Here is the first part of my answers – as promised:

 

Your friend says: Someone who follows their mere whims in interpreting the primary texts is not an upright Muslim, for they are far from the command of Allah, which enjoins us to, Ask the people of understanding when you know not (Qur’ān, 16:43).

My questions are:

 

1. What meaning is Ibn Abbās reported to have ascribed to the words ahl al-dhikr in the verse 16:43? (For example see Tafsīr Ibn Kathīr).

2. What is Ibn Kathīr’s objection to ‘Abd al-Rahmān’s view on al-dhikr in the Qur’ān?

3. According to your own methodology, what is the occasion of revelation of this verse?
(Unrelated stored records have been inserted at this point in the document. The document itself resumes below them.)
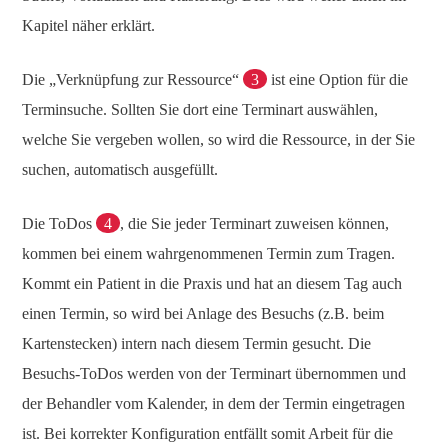
Kapitel näher erklärt.
Die „Verknüpfung zur Ressource“
3
ist eine Option für die
Terminsuche. Sollten Sie dort eine Terminart auswählen,
welche Sie vergeben wollen, so wird die Ressource, in der Sie
suchen, automatisch ausgefüllt.
Die ToDos
4
, die Sie jeder Terminart zuweisen können,
kommen bei einem wahrgenommenen Termin zum Tragen.
Kommt ein Patient in die Praxis und hat an diesem Tag auch
einen Termin, so wird bei Anlage des Besuchs (z.B. beim
Kartenstecken) intern nach diesem Termin gesucht. Die
Besuchs-ToDos werden von der Terminart übernommen und
der Behandler vom Kalender, in dem der Termin eingetragen
ist. Bei korrekter Konfiguration entfällt somit Arbeit für die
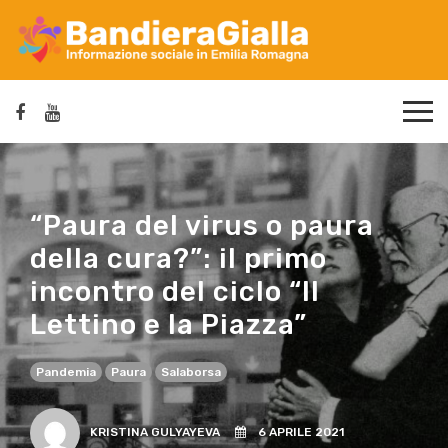
“Paura del virus o paura
della cura?”: il primo
incontro del ciclo “Il
Lettino e la Piazza”
Pandemia
Paura
Salaborsa
KRISTINA GULYAYEVA
6 APRILE 2021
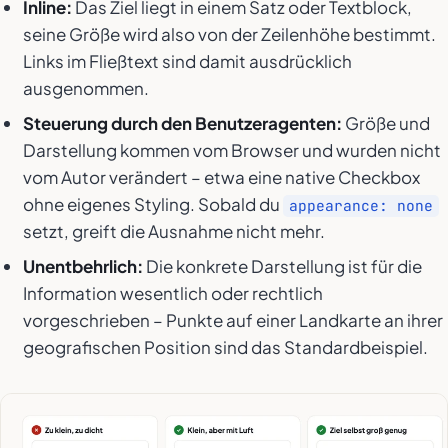
Inline:
Das Ziel liegt in einem Satz oder Textblock,
seine Größe wird also von der Zeilenhöhe bestimmt.
Links im Fließtext sind damit ausdrücklich
ausgenommen.
Steuerung durch den Benutzeragenten:
Größe und
Darstellung kommen vom Browser und wurden nicht
vom Autor verändert – etwa eine native Checkbox
ohne eigenes Styling. Sobald du
appearance: none
setzt, greift die Ausnahme nicht mehr.
Unentbehrlich:
Die konkrete Darstellung ist für die
Information wesentlich oder rechtlich
vorgeschrieben – Punkte auf einer Landkarte an ihrer
geografischen Position sind das Standardbeispiel.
If the word originally meant: ‘The People of the Book’ on the occasion of its revelation, what, according to your one methodology, prevents the meaning from not continuing?
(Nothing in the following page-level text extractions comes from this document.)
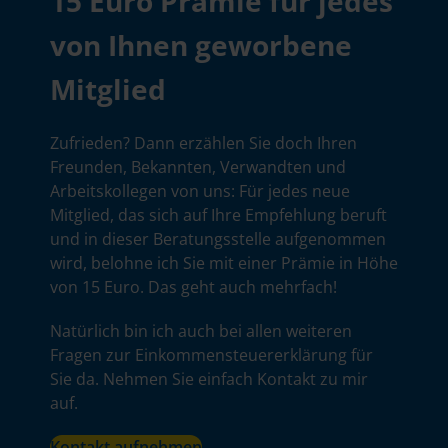
15 Euro Prämie für jedes
von Ihnen geworbene
Mitglied
Zufrieden? Dann erzählen Sie doch Ihren
Freunden, Bekannten, Verwandten und
Arbeitskollegen von uns: Für jedes neue
Mitglied, das sich auf Ihre Empfehlung beruft
und in dieser Beratungsstelle aufgenommen
wird, belohne ich Sie mit einer Prämie in Höhe
von 15 Euro. Das geht auch mehrfach!
Natürlich bin ich auch bei allen weiteren
Fragen zur Einkommensteuererklärung für
Sie da. Nehmen Sie einfach Kontakt zu mir
auf.
Kontakt aufnehmen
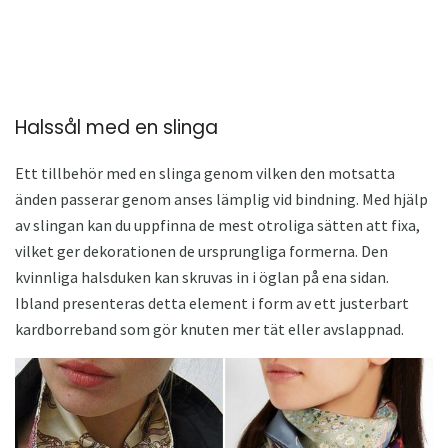
Halssål med en slinga
Ett tillbehör med en slinga genom vilken den motsatta
änden passerar genom anses lämplig vid bindning. Med hjälp
av slingan kan du uppfinna de mest otroliga sätten att fixa,
vilket ger dekorationen de ursprungliga formerna. Den
kvinnliga halsduken kan skruvas in i öglan på ena sidan.
Ibland presenteras detta element i form av ett justerbart
kardborreband som gör knuten mer tät eller avslappnad.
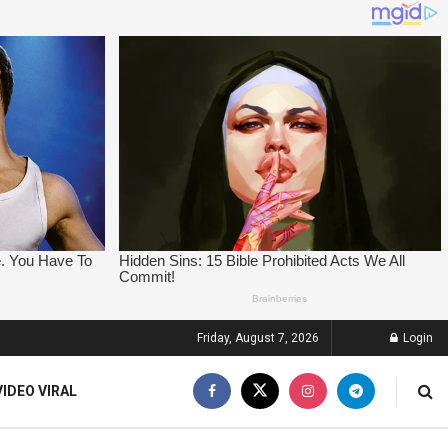
Friday, August 7, 2026
Login
VIDEO VIRAL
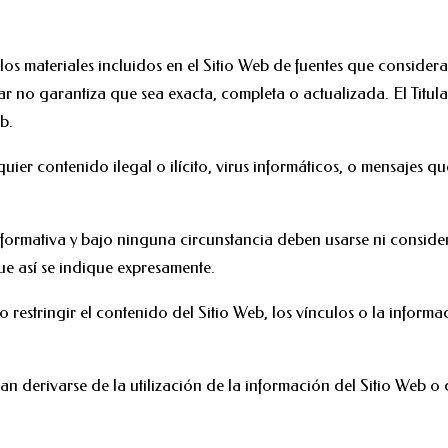
 los materiales incluidos en el Sitio Web de fuentes que consider
lar no garantiza que sea exacta, completa o actualizada. El Titu
b.
ier contenido ilegal o ilícito, virus informáticos, o mensajes qu
formativa y bajo ninguna circunstancia deben usarse ni consider
e así se indique expresamente.
 o restringir el contenido del Sitio Web, los vínculos o la inform
an derivarse de la utilización de la información del Sitio Web o d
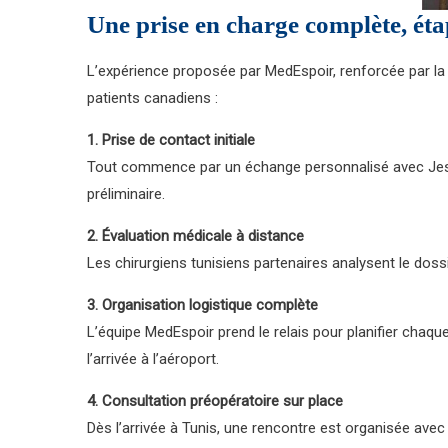
Une prise en charge complète, éta
L’expérience proposée par MedEspoir, renforcée par l
patients canadiens :
1. Prise de contact initiale
Tout commence par un échange personnalisé avec Jessica
préliminaire.
2. Évaluation médicale à distance
Les chirurgiens tunisiens partenaires analysent le doss
3. Organisation logistique complète
L’équipe MedEspoir prend le relais pour planifier chaque 
l’arrivée à l’aéroport.
4. Consultation préopératoire sur place
Dès l’arrivée à Tunis, une rencontre est organisée avec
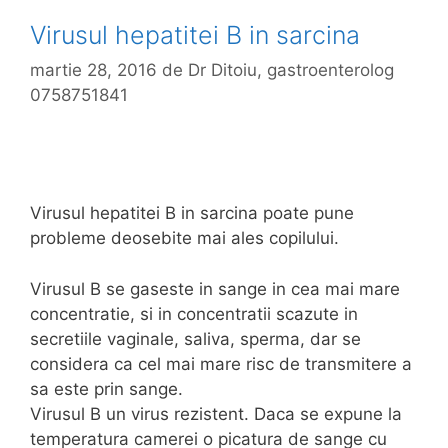
Virusul hepatitei B in sarcina
martie 28, 2016
de
Dr Ditoiu, gastroenterolog
0758751841
Virusul hepatitei B in sarcina poate pune
probleme deosebite mai ales copilului.
Virusul B se gaseste in sange in cea mai mare
concentratie, si in concentratii scazute in
secretiile vaginale, saliva, sperma, dar se
considera ca cel mai mare risc de transmitere a
sa este prin sange.
Virusul B un virus rezistent. Daca se expune la
temperatura camerei o picatura de sange cu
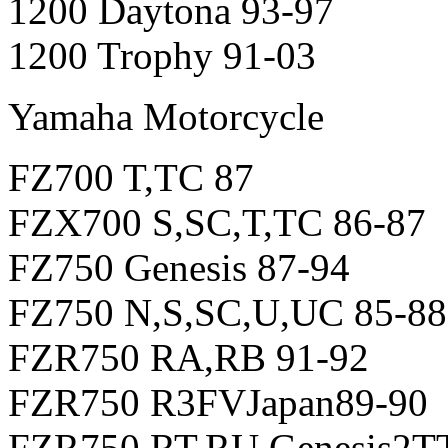
1200 Daytona 93-97
1200 Trophy 91-03
Yamaha Motorcycle
FZ700 T,TC 87
FZX700 S,SC,T,TC 86-87
FZ750 Genesis 87-94
FZ750 N,S,SC,U,UC 85-88
FZR750 RA,RB 91-92
FZR750 R3FVJapan89-90
FZR750 RT,RU Genesis2TT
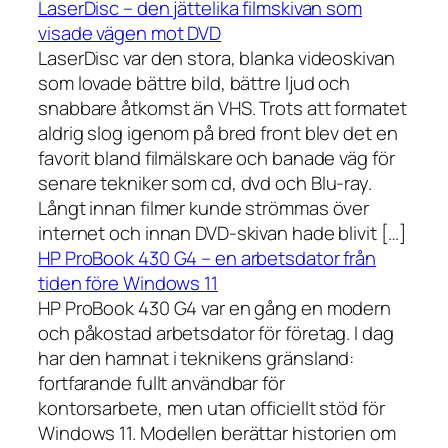
LaserDisc – den jättelika filmskivan som
visade vägen mot DVD
LaserDisc var den stora, blanka videoskivan
som lovade bättre bild, bättre ljud och
snabbare åtkomst än VHS. Trots att formatet
aldrig slog igenom på bred front blev det en
favorit bland filmälskare och banade väg för
senare tekniker som cd, dvd och Blu-ray.
Långt innan filmer kunde strömmas över
internet och innan DVD-skivan hade blivit […]
HP ProBook 430 G4 – en arbetsdator från
tiden före Windows 11
HP ProBook 430 G4 var en gång en modern
och påkostad arbetsdator för företag. I dag
har den hamnat i teknikens gränsland:
fortfarande fullt användbar för
kontorsarbete, men utan officiellt stöd för
Windows 11. Modellen berättar historien om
4. Also what is the denotation of the word al-dhikr? According to your own methodology, what qarīnah (contextual factor) changes the denotation to the specific connotation that has been given to it by your clique?
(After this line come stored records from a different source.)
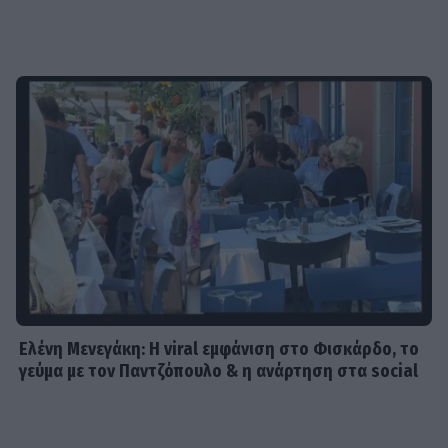
Ελένη Μενεγάκη: Η viral εμφάνιση στο Φισκάρδο, το
γεύμα με τον Παντζόπουλο & η ανάρτηση στα social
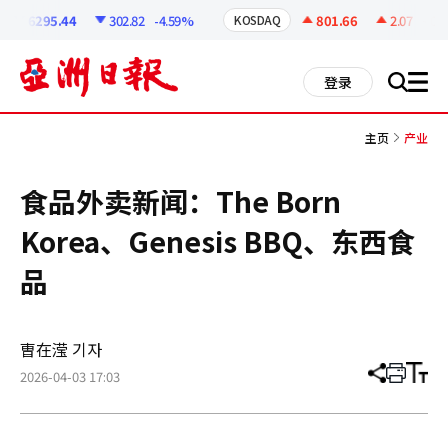
코
인
6295.44
302.82
-4.59%
801.66
2.07
+0.26
KOSDAQ
정
보
all
登录
搜
men
索
主页
产业
食品外卖新闻：The Born
Korea、Genesis BBQ、东西食
品
曺在滢 기자
2026-04-03 17:03
分
打
调
享
印
整
文
大
章
小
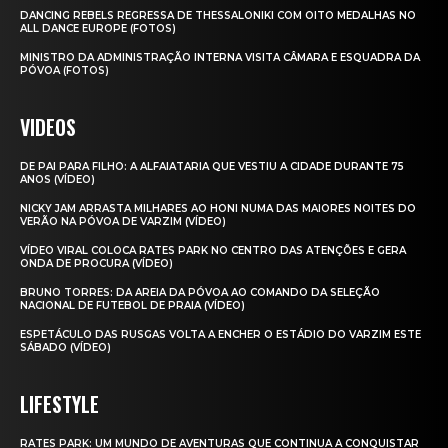
DANCING REBELS REGRESSA DE THESSALONIKI COM OITO MEDALHAS NO
ALL DANCE EUROPE (FOTOS)
MINISTRO DA ADMINISTRAÇÃO INTERNA VISITA CÂMARA E ESQUADRA DA
PÓVOA (FOTOS)
VIDEOS
DE PAI PARA FILHO: A ALFAIATARIA QUE VESTIU A CIDADE DURANTE 75
ANOS (VÍDEO)
NICKY JAM ARRASTA MILHARES AO HONI NUMA DAS MAIORES NOITES DO
VERÃO NA PÓVOA DE VARZIM (VÍDEO)
VÍDEO VIRAL COLOCA RATES PARK NO CENTRO DAS ATENÇÕES E GERA
ONDA DE PROCURA (VÍDEO)
BRUNO TORRES: DA AREIA DA PÓVOA AO COMANDO DA SELEÇÃO
NACIONAL DE FUTEBOL DE PRAIA (VÍDEO)
ESPETÁCULO DAS RUSGAS VOLTA A ENCHER O ESTÁDIO DO VARZIM ESTE
SÁBADO (VÍDEO)
LIFESTYLE
RATES PARK: UM MUNDO DE AVENTURAS QUE CONTINUA A CONQUISTAR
5. A translation of the verse reads (from the Majestic Qur’ān – Nawwawī and Ibn Khuldūn Foundations): ‘The messengers We sent before you (O Muhammad) were only men to whom we gave the revelation.  Ask the People of the Reminder if you do not know.’ Is this translation wrong?

6. The footnote to this translation gives the active participle of the verb ‘ask’ as the pagan Arabs and the explanation of ‘The People of the Reminder’ as the Jews (that is The People of the Book).

 What objections do you have against this explanation?

7. If I were to say that the verse is telling the pagan Arabs that if they think it strange that the Prophet of Allah is a human, then they should ask The People of the Book (the Jews) whether the messengers before the Prophet were men or not – would my assertion be incorrect? 

8. Even if your juristic interpretation is taken correct, the verse says:

‘ask …. if you do not know’.  What if you do know? Also, in relation to the given context of the verse, if you know and fully believe that Muhammad (sws) was the Prophet despite being a human, do you still need to ask? Why? Hasn’t the condition of the verse been fulfilled? Why not?

9. When you say: ‘when somebody follows his whims’, in relation to the given context of the verse, you seem to imply that the person follows his desire rather than conscience and therefore deliberately avoids the truth. God could obviously imply this about the pagan Arabs mentioned in the verse on the basis of His Divine knowledge. On what basis do you make such implications about any person today?

More questions will follow soon, inshā Allah.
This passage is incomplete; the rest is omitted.